Listen, I’ve covered Trump closely for years now. I know he’s a stone cold bigot. He was a racist in 1989 when he called for 5 innocent teenage boys to be executed in New York for a crime they didn’t even commit. He was a racist when the federal government sued Trump and his racist father for housing discrimination all the way back in 1973, he was a bigot when he called for a complete ban on all Muslims entering the United States, he was a bigot when called Mexicans rapists and murderers, he was a bigot when sympathized with violent white supremacists in Charlottesville. The man has been a bigot.

Few statements have as much of a racist and white supremacist history as a white person, normally a white man, 100% of them decedents of immigrants – looking at an African American, or an immigrant, or any other person of color, a Latina, a hijabi woman, few statements have as deep and rich of a bigoted history as a white man looking at a person of color – and telling them to go back to the country they came from.

It’s interesting that Trump said it this weekend because just this past week he literally invited dozens of white supremacist Internet trolls to the White House – and this phrase – telling people to go back to the country they came from – is a favorite refrain from white supremacists online – but it’s been said by bigots in this country for at least 150 years.

But in the modern era, it’s never been said publicly by the President of the United States. It’s the type of thing that you normally see come from Neo-Nazis and the KKK. And so, when the President of the United States says this, and not even just in a general sense, but to four specific women of color in the United States Congress, in one instant, he has just normalized, what had always been seen as an extreme form of racism and bigotry and xenophobia, he has just normalized it.

What people in power do in moderation, their followers do in excess.
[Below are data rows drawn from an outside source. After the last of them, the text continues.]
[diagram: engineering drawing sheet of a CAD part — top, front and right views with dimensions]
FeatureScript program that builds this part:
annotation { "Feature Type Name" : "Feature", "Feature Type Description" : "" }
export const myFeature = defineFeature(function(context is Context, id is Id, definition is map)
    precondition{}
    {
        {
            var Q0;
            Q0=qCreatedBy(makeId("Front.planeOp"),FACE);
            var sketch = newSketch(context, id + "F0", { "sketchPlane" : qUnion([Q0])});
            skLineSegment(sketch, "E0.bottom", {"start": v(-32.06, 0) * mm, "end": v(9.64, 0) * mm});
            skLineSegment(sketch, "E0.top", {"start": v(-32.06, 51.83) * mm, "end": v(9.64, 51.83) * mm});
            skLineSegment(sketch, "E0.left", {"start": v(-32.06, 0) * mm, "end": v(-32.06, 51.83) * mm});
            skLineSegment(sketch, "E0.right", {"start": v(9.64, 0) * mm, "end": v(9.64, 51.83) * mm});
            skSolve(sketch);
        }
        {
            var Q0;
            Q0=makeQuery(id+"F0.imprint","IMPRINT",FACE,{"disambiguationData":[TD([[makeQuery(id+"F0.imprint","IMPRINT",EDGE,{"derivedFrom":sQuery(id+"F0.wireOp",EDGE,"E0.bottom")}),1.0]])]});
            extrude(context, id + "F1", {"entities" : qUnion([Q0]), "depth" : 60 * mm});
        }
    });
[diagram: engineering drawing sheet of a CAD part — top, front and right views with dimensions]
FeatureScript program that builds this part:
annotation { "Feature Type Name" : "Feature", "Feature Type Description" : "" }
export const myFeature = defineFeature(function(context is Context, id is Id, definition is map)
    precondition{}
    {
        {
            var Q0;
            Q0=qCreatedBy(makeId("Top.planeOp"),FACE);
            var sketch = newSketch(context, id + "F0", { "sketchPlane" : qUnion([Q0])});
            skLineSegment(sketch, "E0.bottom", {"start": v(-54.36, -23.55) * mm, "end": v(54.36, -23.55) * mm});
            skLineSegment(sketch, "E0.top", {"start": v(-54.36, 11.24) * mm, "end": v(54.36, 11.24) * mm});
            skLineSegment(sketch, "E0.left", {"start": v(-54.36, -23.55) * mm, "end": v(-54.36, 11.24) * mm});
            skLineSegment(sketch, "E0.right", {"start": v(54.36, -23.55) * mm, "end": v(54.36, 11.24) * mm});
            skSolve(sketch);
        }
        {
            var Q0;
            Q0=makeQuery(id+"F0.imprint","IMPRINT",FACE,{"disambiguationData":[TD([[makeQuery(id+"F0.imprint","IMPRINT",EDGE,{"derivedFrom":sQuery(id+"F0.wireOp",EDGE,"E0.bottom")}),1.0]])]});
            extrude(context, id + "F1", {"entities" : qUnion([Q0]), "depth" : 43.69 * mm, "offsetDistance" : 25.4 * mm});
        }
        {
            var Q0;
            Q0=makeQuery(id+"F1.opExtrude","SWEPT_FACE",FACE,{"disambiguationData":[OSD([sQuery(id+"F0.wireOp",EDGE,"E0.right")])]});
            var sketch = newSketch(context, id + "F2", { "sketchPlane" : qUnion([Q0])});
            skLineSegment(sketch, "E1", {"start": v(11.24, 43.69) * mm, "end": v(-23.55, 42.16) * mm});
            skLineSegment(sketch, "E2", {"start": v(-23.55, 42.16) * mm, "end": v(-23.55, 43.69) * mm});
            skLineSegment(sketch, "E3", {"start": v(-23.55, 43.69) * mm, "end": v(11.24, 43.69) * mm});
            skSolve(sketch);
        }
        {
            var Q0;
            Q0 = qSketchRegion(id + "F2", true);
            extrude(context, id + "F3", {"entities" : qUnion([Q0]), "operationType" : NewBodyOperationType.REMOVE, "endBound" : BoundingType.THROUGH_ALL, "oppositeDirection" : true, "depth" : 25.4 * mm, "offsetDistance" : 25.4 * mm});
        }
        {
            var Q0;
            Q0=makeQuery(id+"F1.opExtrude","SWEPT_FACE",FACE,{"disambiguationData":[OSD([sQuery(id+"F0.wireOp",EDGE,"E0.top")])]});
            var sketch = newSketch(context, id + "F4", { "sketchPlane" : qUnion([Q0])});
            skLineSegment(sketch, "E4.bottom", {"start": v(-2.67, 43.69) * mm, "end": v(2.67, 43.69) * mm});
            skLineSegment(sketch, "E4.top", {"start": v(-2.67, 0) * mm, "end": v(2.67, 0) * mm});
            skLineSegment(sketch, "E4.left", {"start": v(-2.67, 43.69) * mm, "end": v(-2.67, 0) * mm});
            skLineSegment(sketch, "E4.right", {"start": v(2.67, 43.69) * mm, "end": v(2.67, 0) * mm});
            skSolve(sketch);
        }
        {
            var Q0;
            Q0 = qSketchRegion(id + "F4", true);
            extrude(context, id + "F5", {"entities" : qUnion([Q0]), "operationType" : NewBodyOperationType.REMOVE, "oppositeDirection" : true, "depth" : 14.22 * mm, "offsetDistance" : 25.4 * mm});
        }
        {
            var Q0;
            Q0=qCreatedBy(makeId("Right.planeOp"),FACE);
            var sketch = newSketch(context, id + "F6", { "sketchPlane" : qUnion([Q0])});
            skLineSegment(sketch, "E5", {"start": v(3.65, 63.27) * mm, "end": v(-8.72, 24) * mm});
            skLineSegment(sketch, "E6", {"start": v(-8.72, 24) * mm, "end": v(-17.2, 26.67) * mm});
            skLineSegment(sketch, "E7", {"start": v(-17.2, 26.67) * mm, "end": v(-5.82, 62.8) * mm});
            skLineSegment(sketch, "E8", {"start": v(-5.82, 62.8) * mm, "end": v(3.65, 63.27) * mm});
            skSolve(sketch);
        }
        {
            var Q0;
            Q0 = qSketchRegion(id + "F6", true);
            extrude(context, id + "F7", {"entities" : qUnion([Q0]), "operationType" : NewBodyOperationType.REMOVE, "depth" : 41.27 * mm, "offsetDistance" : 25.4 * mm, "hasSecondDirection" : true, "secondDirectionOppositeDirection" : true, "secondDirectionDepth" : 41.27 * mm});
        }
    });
And while Trump had already done much to normalize hate in this nation, Sunday was different. And yesterday he doubled down.

Trump’s attacks, particularly the phrase that “they can’t leave fast enough,” not only endanger all four of these courageous women, it endangers all people of color – the President of the United States has lowered the bar for what’s acceptable to say to people, he’s lowered the bar for what’s acceptable to think about people, and it’s all rooted in his racist definition of who’s a real American and who isn’t. He doesn’t have a problem with immigrants. He’s married and had kids with two of them. They each hardly spoke English when he met them. He didn’t care.

His mother was an immigrant. His own grandparents barely spoke English and lied to get to the United States. Yesterday multiple white men in Congress who weren’t born in the United States, like Jim Himes and Don Beyer, white men who’ve called Trump out over and over again, said how strange it is that they are never told to go back to the country where they were born – because for Trump – this is about white supremacy and white power. And these four women don’t fit in his little white box of who belongs here and who doesn’t.

I’ve gotta run, but it’s clear to me from several of the statements Trump made yesterday in his press conference, that he’s doubling down and standing by his bigoted words. When we was asked how he felt about the fact that white supremacists are celebrating it, he was asked if he minded, and he literally said no. Of course I didn’t expect him to apologize, but seeing him double down on one of the most racist moments of his presidency was disturbing.

It’s only a matter of time until that bigotry trickles down to everyday people somehow.